*** Source passage ***

Monday 16 August 2010: 3 years 11 months on …

Pussy Cat Pussy Cat

Where have you been?

I’ve been to London

To see the Queen

Londres is my favourite city in all the world.

Ironically, my surname LUNNON was originally a habitation name for someone who came from London or a nickname for one who had made a trip to London or had some other connection with the City.


In my case, I first got the name and was then so fortunate to have visited there no less than seven times – the first time in January 1976 when, aged 19, I was returning from my year in the USA.


Then I went back in June 1981 on my student tour of Europe, in June 1985 on the Grey Cricket Tour of UK and Holland, in December 1987 en route to the USA, in June 1999 on holiday in the UK with Pera, in October 2001 with Pera, Sean and Phillip on returning from the USA and in November 2008 when I was in the UK thanks to my matric class of 1984.   


It was only on the last visit that I got to see the Queen – up close and personal – on her way in her horse-drawn carriage to officially open Parliament at Westminster.


But then I have also seen the diminutive Queen Elizabeth – up close and personal – in Port Elizabeth when she visited here in 1995. (And, despite the utterances of some politicians of the present day, there is no connection between the Elizabeth as in the Queen and the Elizabeth as in the Port – the latter being Elizabeth Donkin, the wife of Sir Rufane Donkin, who named this seaport in 1820 after his then late wife who had passed away in 1818 at the age of 27).


Like it or not, we just don’t seem to be able to get away from our Colonial English roots.

*** End of Source passage ***

▶ [Brief 1]:
Reproduce the London post word for word, in full.
The London post and the entries are unrelated material.

*** The data ***

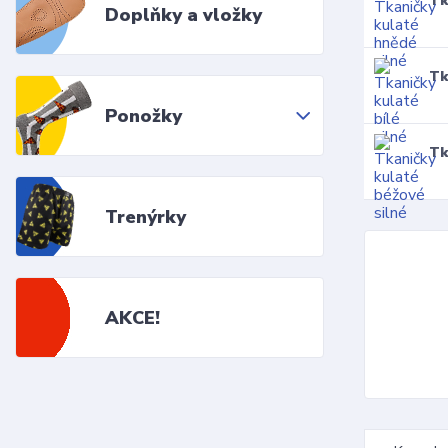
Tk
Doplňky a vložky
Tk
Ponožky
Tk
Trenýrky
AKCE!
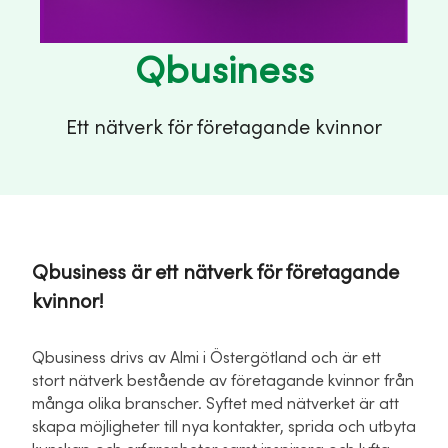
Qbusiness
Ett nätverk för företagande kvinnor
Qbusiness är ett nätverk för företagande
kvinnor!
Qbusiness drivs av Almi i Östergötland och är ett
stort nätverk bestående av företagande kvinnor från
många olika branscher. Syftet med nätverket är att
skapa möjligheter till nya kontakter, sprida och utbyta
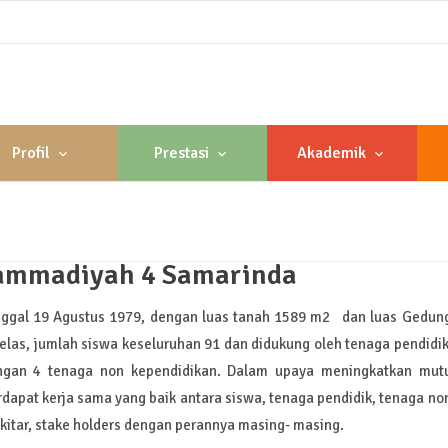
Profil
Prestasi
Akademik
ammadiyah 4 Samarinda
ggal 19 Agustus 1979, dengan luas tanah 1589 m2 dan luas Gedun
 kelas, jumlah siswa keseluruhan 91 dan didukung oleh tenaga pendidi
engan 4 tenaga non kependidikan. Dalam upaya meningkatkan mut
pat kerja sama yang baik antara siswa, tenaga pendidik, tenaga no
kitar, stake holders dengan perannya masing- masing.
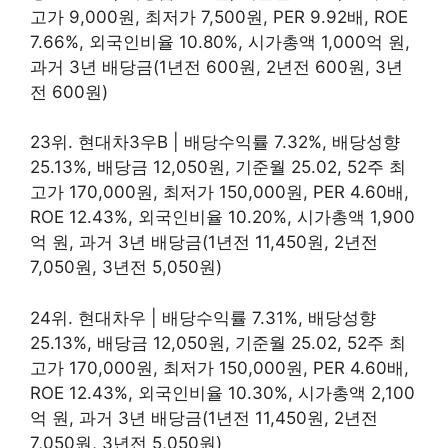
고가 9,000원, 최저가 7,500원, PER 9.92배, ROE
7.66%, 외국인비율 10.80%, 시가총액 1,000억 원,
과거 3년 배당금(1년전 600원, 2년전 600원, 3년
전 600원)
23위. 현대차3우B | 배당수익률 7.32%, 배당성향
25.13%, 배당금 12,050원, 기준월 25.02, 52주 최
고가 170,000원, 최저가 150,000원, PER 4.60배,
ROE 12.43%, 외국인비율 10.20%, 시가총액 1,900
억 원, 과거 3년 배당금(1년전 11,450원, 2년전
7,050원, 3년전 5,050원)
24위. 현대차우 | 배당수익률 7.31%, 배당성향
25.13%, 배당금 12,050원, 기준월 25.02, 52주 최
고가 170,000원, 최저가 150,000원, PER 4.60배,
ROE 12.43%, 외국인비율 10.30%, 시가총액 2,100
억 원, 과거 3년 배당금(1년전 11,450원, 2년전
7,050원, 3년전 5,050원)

*** End of The data ***
*** The data ***

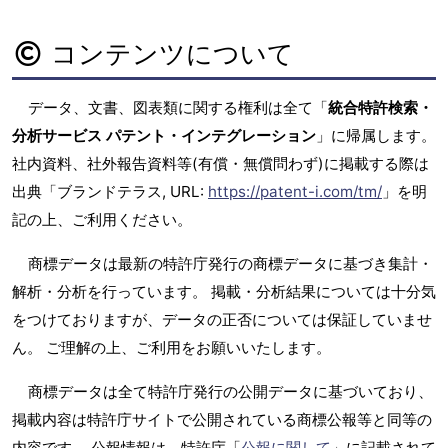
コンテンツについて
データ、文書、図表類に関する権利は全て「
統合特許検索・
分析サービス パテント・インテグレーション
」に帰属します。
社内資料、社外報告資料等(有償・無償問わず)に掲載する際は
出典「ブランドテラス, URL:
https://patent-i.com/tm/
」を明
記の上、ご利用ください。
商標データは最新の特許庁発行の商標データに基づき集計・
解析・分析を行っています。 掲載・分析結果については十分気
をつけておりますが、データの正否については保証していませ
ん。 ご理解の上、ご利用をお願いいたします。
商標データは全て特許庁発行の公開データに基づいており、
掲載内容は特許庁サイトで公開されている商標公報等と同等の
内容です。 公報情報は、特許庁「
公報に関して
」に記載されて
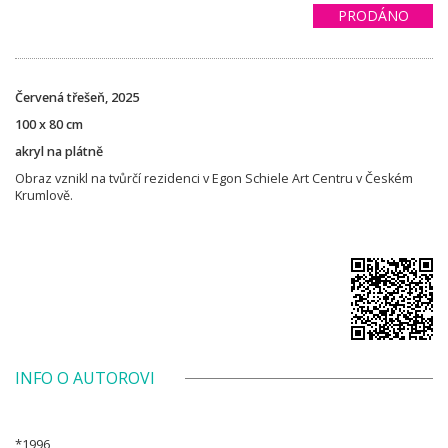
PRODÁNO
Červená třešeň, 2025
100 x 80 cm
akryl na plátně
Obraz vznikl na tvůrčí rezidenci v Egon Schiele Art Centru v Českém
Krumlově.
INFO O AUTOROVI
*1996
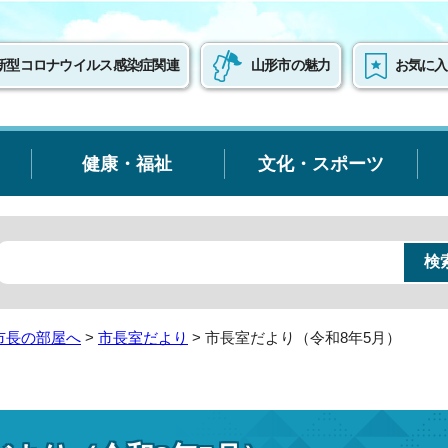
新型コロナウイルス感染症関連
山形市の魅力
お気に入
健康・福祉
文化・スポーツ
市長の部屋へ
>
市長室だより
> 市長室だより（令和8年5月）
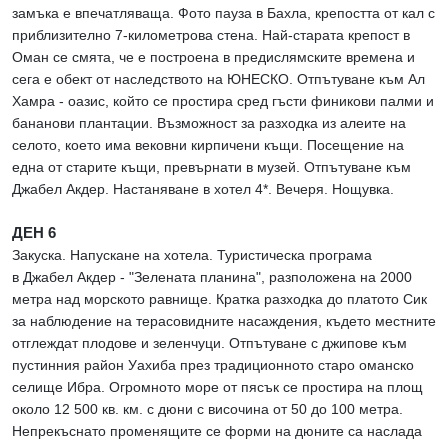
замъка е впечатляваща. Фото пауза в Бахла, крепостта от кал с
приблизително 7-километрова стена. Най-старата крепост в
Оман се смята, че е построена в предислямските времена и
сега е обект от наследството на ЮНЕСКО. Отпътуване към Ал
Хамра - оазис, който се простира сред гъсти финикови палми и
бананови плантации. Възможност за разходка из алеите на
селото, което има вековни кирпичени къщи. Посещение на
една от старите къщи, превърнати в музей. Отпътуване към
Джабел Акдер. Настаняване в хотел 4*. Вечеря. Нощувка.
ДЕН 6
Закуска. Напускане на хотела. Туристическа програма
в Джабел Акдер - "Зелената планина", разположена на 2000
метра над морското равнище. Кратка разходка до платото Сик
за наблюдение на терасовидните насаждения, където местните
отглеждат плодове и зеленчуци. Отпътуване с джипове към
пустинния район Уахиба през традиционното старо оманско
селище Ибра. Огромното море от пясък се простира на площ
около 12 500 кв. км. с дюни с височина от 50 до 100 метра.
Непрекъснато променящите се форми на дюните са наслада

*** End of The data ***
*** The data ***

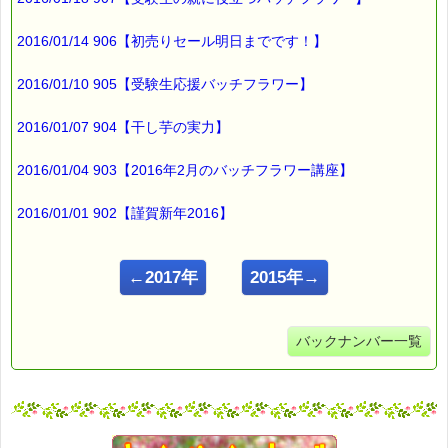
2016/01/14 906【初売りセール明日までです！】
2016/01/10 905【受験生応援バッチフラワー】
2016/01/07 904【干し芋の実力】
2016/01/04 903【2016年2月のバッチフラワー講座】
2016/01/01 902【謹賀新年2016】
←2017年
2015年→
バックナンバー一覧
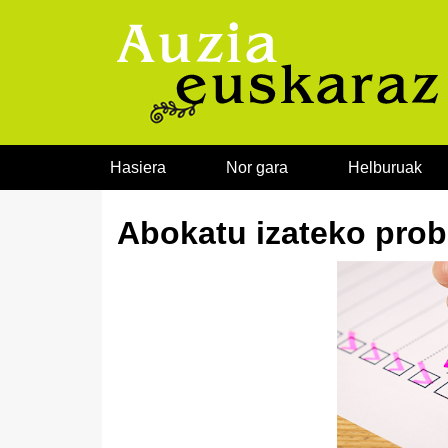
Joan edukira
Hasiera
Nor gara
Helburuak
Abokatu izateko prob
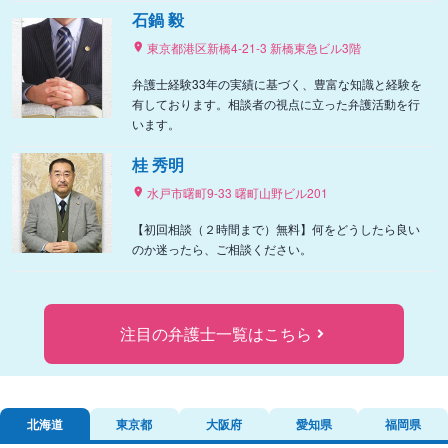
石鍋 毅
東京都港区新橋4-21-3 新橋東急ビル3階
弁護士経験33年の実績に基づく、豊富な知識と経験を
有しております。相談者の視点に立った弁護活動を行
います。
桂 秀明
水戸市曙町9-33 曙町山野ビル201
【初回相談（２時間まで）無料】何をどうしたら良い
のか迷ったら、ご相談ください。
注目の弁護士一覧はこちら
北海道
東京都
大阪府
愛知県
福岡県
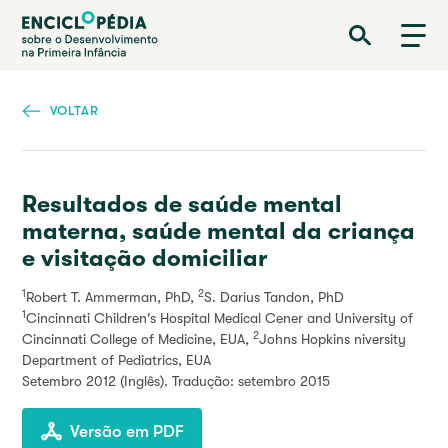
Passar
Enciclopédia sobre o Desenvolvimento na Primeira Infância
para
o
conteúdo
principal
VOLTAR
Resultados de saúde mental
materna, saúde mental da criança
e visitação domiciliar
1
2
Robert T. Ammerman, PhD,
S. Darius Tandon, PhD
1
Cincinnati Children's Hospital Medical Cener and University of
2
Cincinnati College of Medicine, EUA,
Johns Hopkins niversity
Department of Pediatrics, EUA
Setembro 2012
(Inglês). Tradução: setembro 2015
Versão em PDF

*** End of The data ***

▶ [Brief 2]:
In the entries, rewrite the stretch from the line that contains "Joan edukira" through the line that contains "Versão em PDF", swapping "VOLTAR" for "RETORNAR" and changing nothing else. Give only those lines, and leave out the pictures.

▶ [Answer space 1]:
Monday 16 August 2010: 3 years 11 months on …

Pussy Cat Pussy Cat

Where have you been?

I’ve been to London

To see the Queen

Londres is my favourite city in all the world.

Ironically, my surname LUNNON was originally a habitation name for someone who came from London or a nickname for one who had made a trip to London or had some other connection with the City.


In my case, I first got the name and was then so fortunate to have visited there no less than seven times – the first time in January 1976 when, aged 19, I was returning from my year in the USA.


Then I went back in June 1981 on my student tour of Europe, in June 1985 on the Grey Cricket Tour of UK and Holland, in December 1987 en route to the USA, in June 1999 on holiday in the UK with Pera, in October 2001 with Pera, Sean and Phillip on returning from the USA and in November 2008 when I was in the UK thanks to my matric class of 1984.   


It was only on the last visit that I got to see the Queen – up close and personal – on her way in her horse-drawn carriage to officially open Parliament at Westminster.


But then I have also seen the diminutive Queen Elizabeth – up close and personal – in Port Elizabeth when she visited here in 1995. (And, despite the utterances of some politicians of the present day, there is no connection between the Elizabeth as in the Queen and the Elizabeth as in the Port – the latter being Elizabeth Donkin, the wife of Sir Rufane Donkin, who named this seaport in 1820 after his then late wife who had passed away in 1818 at the age of 27).


Like it or not, we just don’t seem to be able to get away from our Colonial English roots.

▶ [Answer space 2]:
Joan edukira
Hasiera
Nor gara
Helburuak
Abokatu izateko prob
石鍋 毅
東京都港区新橋4-21-3 新橋東急ビル3階
弁護士経験33年の実績に基づく、豊富な知識と経験を
有しております。相談者の視点に立った弁護活動を行
います。
桂 秀明
水戸市曙町9-33 曙町山野ビル201
【初回相談（２時間まで）無料】何をどうしたら良い
のか迷ったら、ご相談ください。
注目の弁護士一覧はこちら
北海道
東京都
大阪府
愛知県
福岡県
Passar
Enciclopédia sobre o Desenvolvimento na Primeira Infância
para
o
conteúdo
principal
RETORNAR
Resultados de saúde mental
materna, saúde mental da criança
e visitação domiciliar
1
2
Robert T. Ammerman, PhD,
S. Darius Tandon, PhD
1
Cincinnati Children's Hospital Medical Cener and University of
2
Cincinnati College of Medicine, EUA,
Johns Hopkins niversity
Department of Pediatrics, EUA
Setembro 2012
(Inglês). Tradução: setembro 2015
Versão em PDF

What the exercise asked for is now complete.